The findings demonstrate that LBP effectively alleviates RA symptoms in a rat model, likely through its modulation of gut microbiota. The observed changes in gut microbial composition, specifically the increase in beneficial bacteria and decrease in potentially harmful bacteria, support the gut-joint axis hypothesis. The reduction in pro-inflammatory cytokines and the improvement of joint pathology further solidify this correlation. The significant changes in gene expression, primarily due to DNA hypermethylation, indicate an epigenetic mechanism through which LBP exerts its effects. The elevation of SAM, a key methyl donor, as a result of the microbiota change is a plausible mechanism explaining this hypermethylation and subsequent suppression of RA-related genes. These results support the notion that LBP can modulate the gut microbiota, leading to epigenetic changes in host cells, resulting in downregulation of genes associated with RA pathogenesis. This mechanism could potentially explain LBP's beneficial effects in reducing inflammation and improving joint health in RA.

This study provides strong evidence that LBP effectively alleviates RA symptoms in a rat model, likely by modifying the gut microbiome, increasing SAM levels, inducing DNA hypermethylation of key genes involved in inflammation and cartilage destruction, and subsequently reducing their expression. The findings support the gut-joint axis and suggest that LBP could be a promising therapeutic agent for RA. Future studies should investigate the specific mechanisms through which individual bacteria mediate SAM production and the precise functions of the identified differentially expressed genes in RA pathogenesis. Further research is needed to confirm these findings in human clinical trials and to explore the optimal dose and administration route of LBP for RA treatment.

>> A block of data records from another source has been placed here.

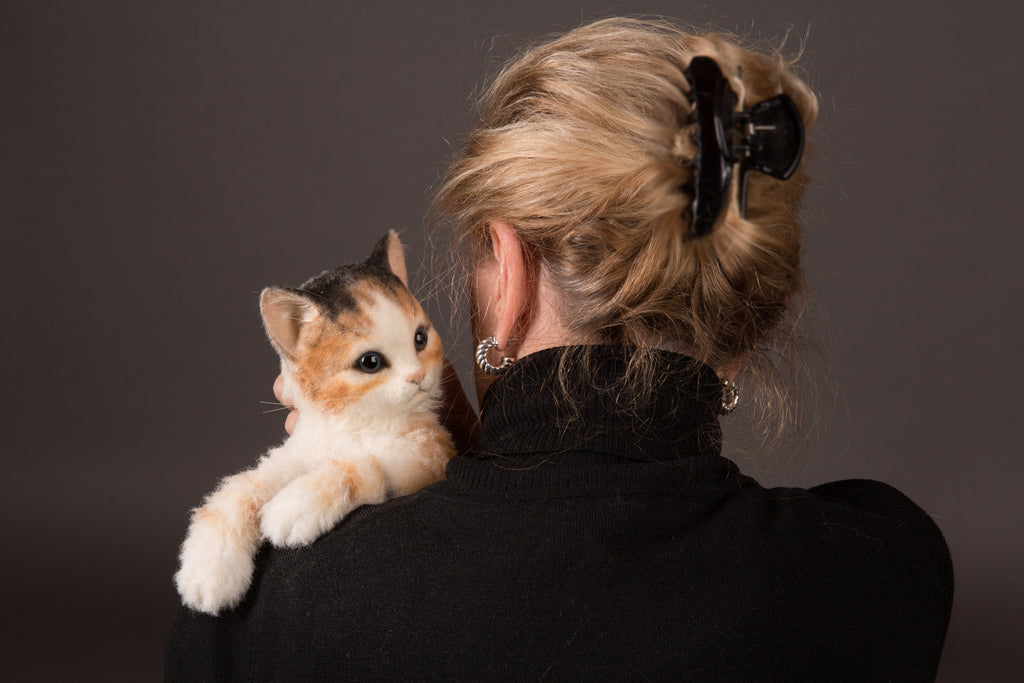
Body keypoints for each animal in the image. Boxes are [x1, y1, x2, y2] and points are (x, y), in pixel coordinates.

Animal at [174, 232, 454, 618]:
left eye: (420, 338)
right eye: (370, 362)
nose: (418, 376)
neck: (350, 424)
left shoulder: (430, 460)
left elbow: (361, 465)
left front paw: (296, 506)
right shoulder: (295, 454)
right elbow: (241, 489)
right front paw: (208, 569)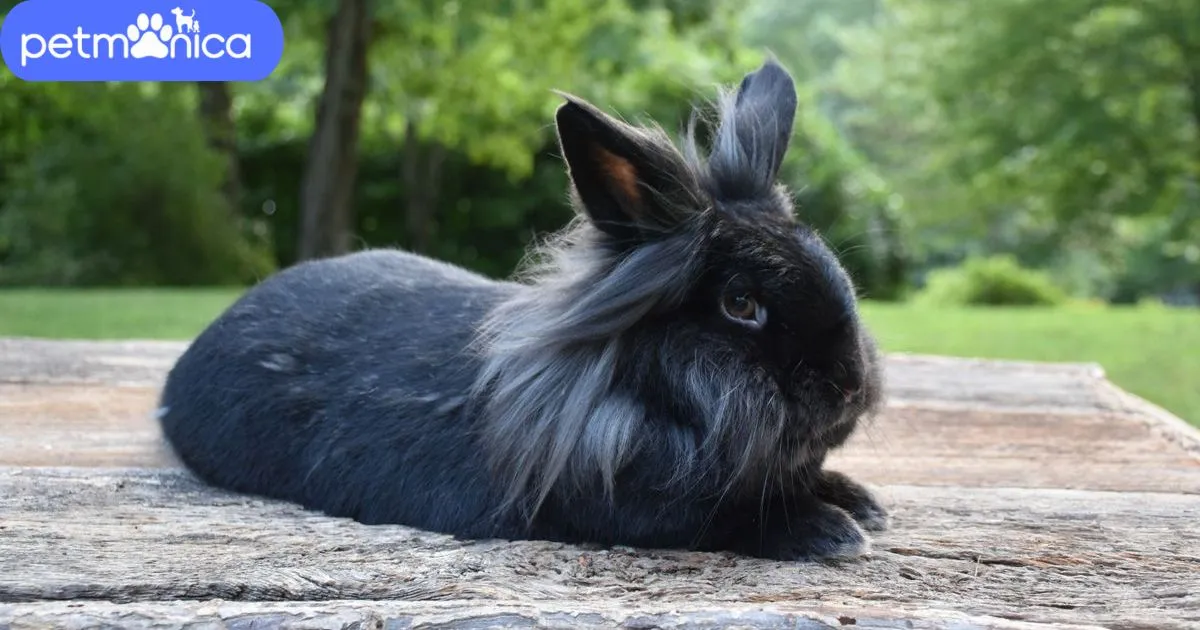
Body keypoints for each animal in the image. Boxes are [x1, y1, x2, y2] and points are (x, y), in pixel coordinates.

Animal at [159, 57, 888, 559]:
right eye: (740, 303)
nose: (850, 386)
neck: (635, 395)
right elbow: (727, 520)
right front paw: (830, 530)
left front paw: (861, 502)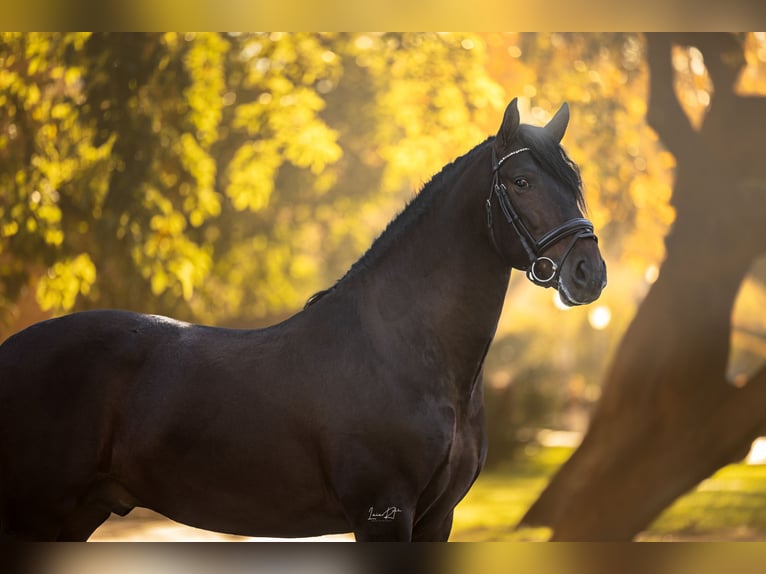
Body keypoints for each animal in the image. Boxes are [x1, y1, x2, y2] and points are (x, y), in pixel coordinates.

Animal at [1, 97, 608, 544]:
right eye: (523, 182)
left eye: (575, 182)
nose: (590, 273)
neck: (406, 353)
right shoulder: (383, 515)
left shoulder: (437, 521)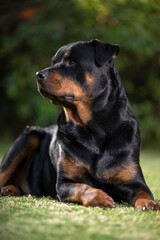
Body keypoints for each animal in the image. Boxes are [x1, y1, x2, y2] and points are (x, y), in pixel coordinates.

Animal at [0, 39, 160, 210]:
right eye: (54, 62)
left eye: (71, 62)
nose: (38, 75)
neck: (94, 130)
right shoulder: (64, 183)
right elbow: (83, 187)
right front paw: (101, 197)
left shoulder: (134, 181)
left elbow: (143, 192)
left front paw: (150, 203)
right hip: (28, 137)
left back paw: (10, 189)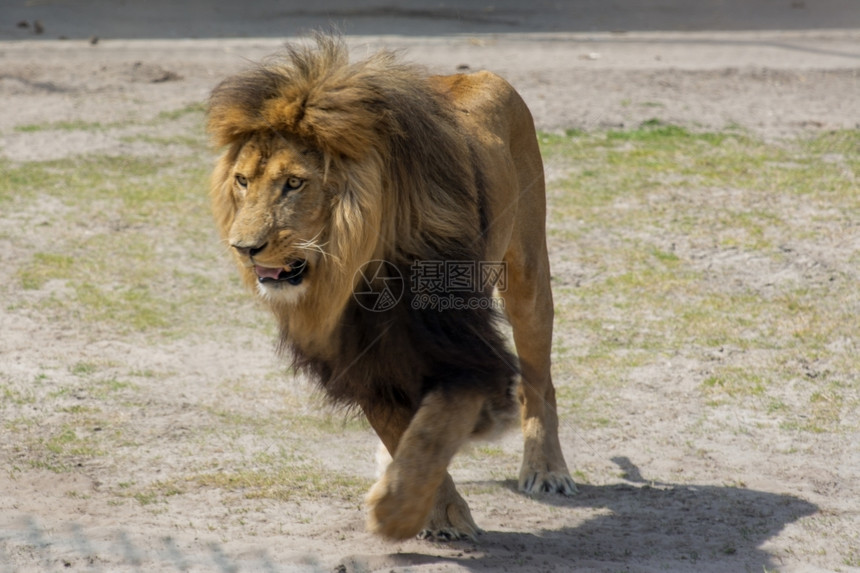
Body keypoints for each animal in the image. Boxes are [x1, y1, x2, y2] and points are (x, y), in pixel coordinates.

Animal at [205, 35, 576, 540]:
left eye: (294, 183)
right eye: (242, 181)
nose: (243, 247)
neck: (360, 273)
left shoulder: (459, 344)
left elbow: (434, 430)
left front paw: (401, 511)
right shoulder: (362, 359)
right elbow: (399, 429)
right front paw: (433, 509)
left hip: (528, 275)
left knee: (539, 383)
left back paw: (547, 469)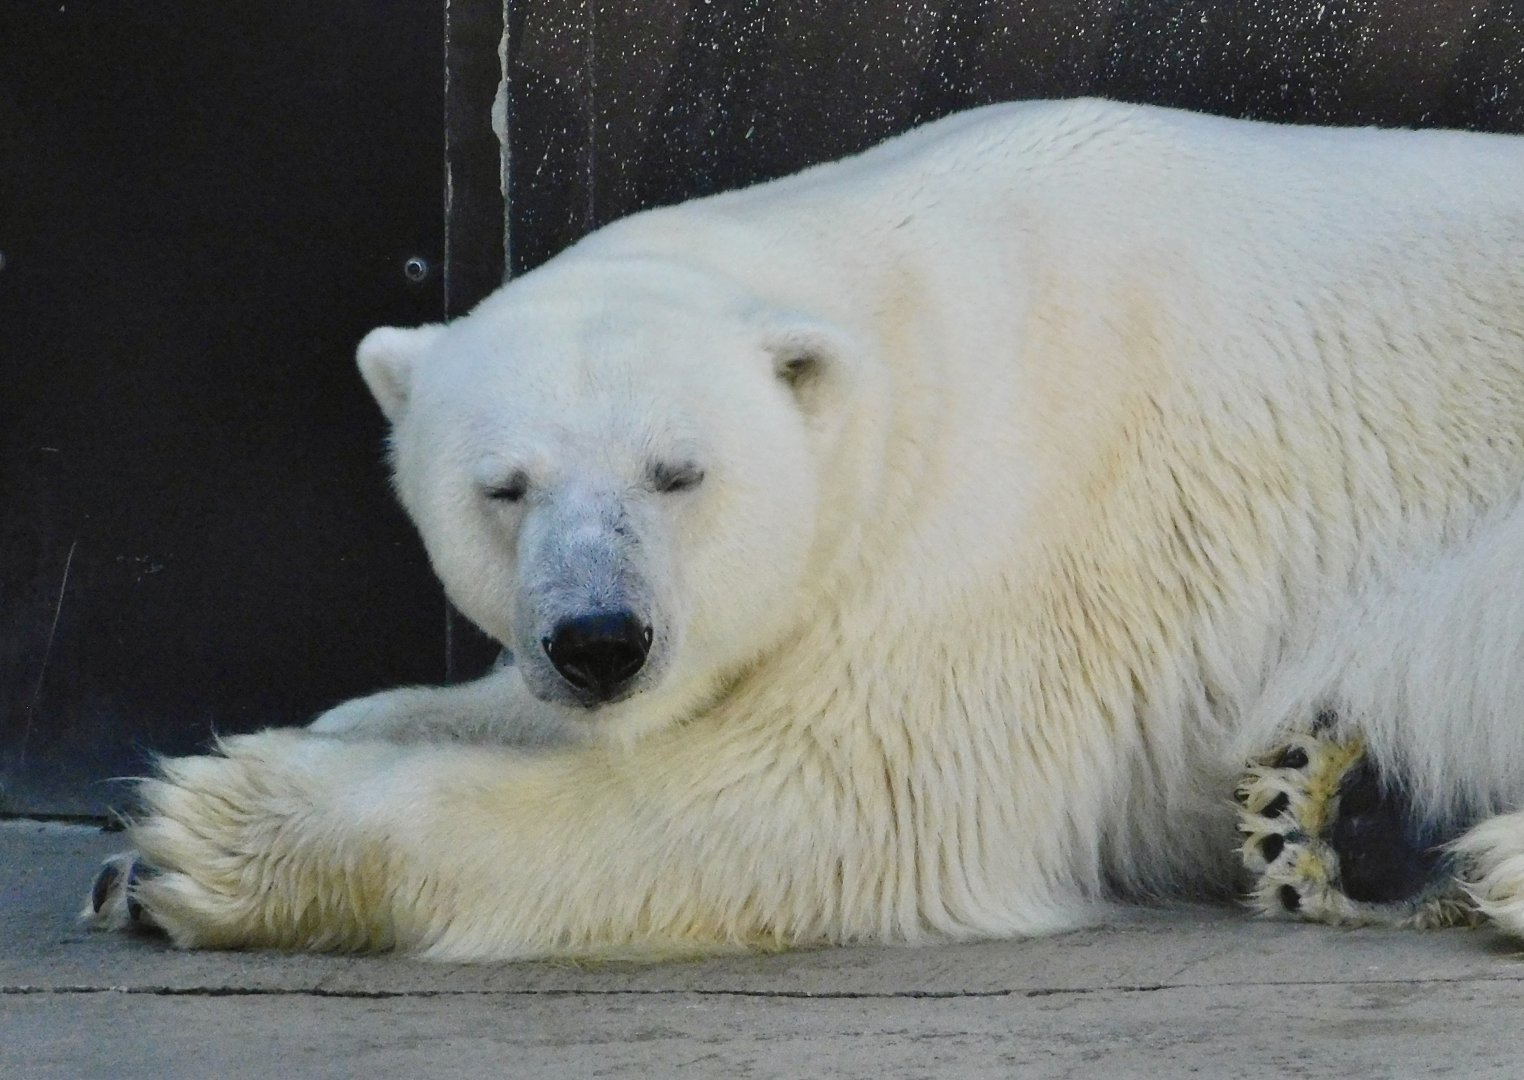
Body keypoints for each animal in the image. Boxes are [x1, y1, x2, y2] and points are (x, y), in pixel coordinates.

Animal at [86, 98, 1524, 959]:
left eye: (680, 472)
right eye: (504, 487)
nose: (598, 640)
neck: (902, 298)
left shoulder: (1010, 522)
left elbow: (825, 802)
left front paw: (200, 836)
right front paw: (148, 844)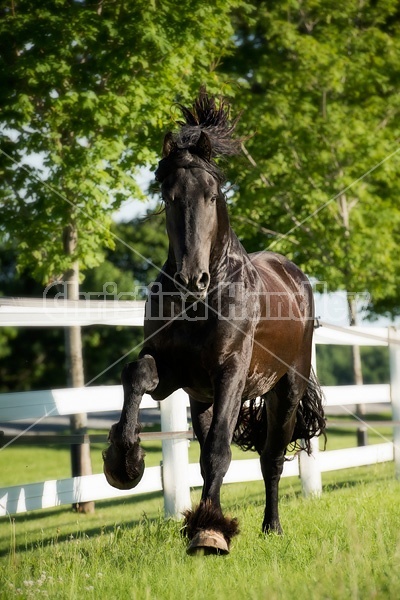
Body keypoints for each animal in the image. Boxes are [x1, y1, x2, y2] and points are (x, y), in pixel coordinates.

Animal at [103, 89, 324, 552]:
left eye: (212, 194)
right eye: (168, 195)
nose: (192, 279)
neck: (202, 303)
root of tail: (294, 275)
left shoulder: (231, 372)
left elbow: (222, 451)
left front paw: (210, 531)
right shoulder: (175, 373)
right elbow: (137, 375)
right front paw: (124, 461)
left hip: (286, 389)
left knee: (270, 458)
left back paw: (270, 527)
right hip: (201, 398)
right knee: (209, 451)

This study utilized a rat model, which may not perfectly reflect the complexity of human RA. The study focused on a single dose of LBP; further investigation is needed to determine the optimal dose-response relationship. While the correlation between gut microbiota changes, SAM levels, gene methylation, and RA alleviation is strong, direct causation remains to be fully established through additional experiments. The specific mechanisms by which individual bacteria influence SAM production and the functions of several genes warrant further exploration.